[Extracted data entries]

◇ ◇ ◇ ◇ ◇

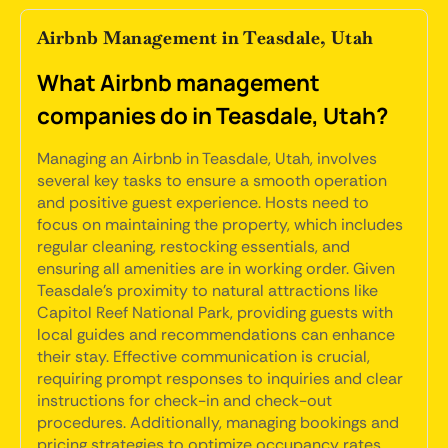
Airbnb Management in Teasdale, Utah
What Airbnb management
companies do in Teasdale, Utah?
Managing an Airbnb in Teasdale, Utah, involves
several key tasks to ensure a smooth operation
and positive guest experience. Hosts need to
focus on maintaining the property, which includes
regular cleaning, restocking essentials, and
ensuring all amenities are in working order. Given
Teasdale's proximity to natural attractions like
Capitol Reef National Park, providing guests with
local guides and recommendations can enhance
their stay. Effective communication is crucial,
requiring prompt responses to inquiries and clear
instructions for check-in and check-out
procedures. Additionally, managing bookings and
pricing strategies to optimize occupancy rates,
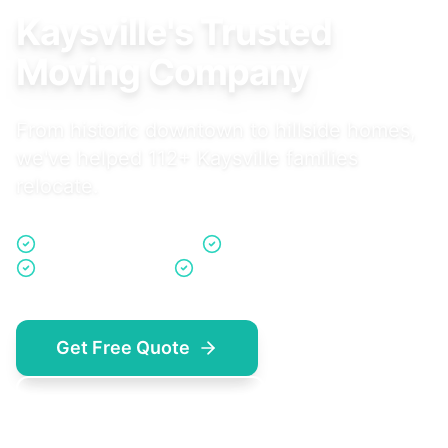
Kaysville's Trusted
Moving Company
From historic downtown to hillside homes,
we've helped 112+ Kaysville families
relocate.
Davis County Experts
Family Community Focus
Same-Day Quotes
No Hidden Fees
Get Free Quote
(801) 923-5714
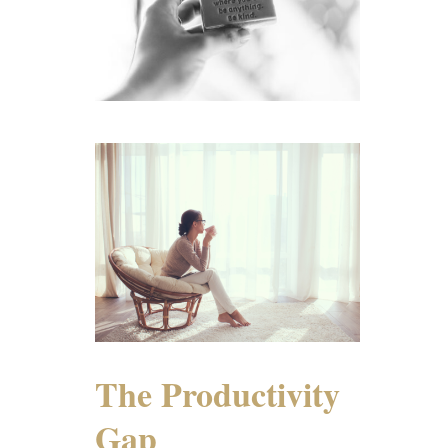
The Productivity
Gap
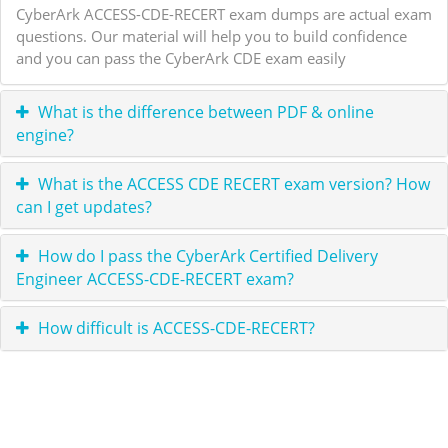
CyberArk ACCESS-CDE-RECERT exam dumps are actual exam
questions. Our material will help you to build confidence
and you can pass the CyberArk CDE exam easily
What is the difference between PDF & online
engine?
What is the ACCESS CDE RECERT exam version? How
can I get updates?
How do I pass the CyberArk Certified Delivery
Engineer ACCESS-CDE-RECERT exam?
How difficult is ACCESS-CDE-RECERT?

◇ ◇ ◇ ◇ ◇

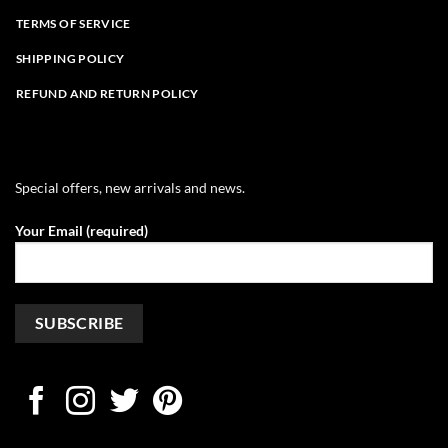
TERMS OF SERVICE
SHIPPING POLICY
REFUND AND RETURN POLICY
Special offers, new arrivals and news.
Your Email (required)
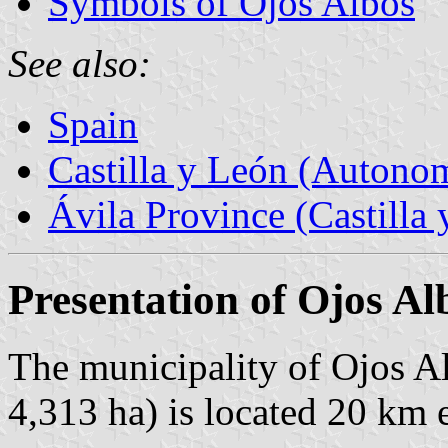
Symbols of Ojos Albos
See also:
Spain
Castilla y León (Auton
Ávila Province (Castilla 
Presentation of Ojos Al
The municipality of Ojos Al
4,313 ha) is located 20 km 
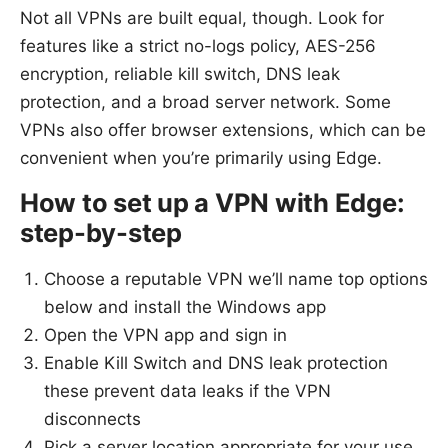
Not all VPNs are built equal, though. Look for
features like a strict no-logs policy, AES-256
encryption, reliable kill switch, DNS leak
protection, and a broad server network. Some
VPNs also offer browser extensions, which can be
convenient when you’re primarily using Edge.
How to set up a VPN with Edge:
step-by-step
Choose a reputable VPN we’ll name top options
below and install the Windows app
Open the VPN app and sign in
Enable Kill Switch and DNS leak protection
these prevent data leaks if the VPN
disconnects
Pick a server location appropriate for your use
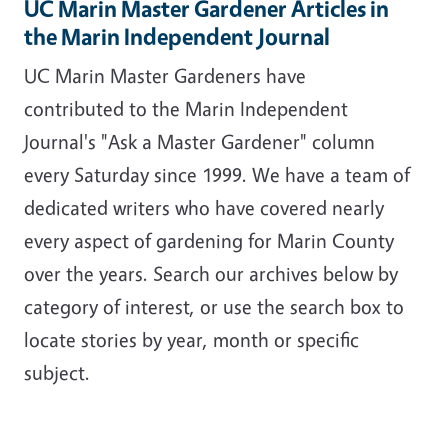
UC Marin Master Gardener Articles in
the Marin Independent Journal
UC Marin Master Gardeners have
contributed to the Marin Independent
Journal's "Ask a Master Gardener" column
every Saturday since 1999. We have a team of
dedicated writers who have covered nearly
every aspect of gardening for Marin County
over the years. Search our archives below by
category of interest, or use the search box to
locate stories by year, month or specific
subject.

◇ ◇ ◇ ◇ ◇

Action item
Could you extract the lines between the one containing "Symbols of Ojos Albos" and the one containing "Pick a server", inclusive, copying them exactly and leaving out the pictures?

Answer for this exercise
Symbols of Ojos Albos
See also:
Spain
Castilla y León (Auton
Ávila Province (Castilla 
Presentation of Ojos Al
The municipality of Ojos Al
4,313 ha) is located 20 km 
Not all VPNs are built equal, though. Look for
features like a strict no-logs policy, AES-256
encryption, reliable kill switch, DNS leak
protection, and a broad server network. Some
VPNs also offer browser extensions, which can be
convenient when you’re primarily using Edge.
How to set up a VPN with Edge:
step-by-step
Choose a reputable VPN we’ll name top options
below and install the Windows app
Open the VPN app and sign in
Enable Kill Switch and DNS leak protection
these prevent data leaks if the VPN
disconnects
Pick a server location appropriate for your use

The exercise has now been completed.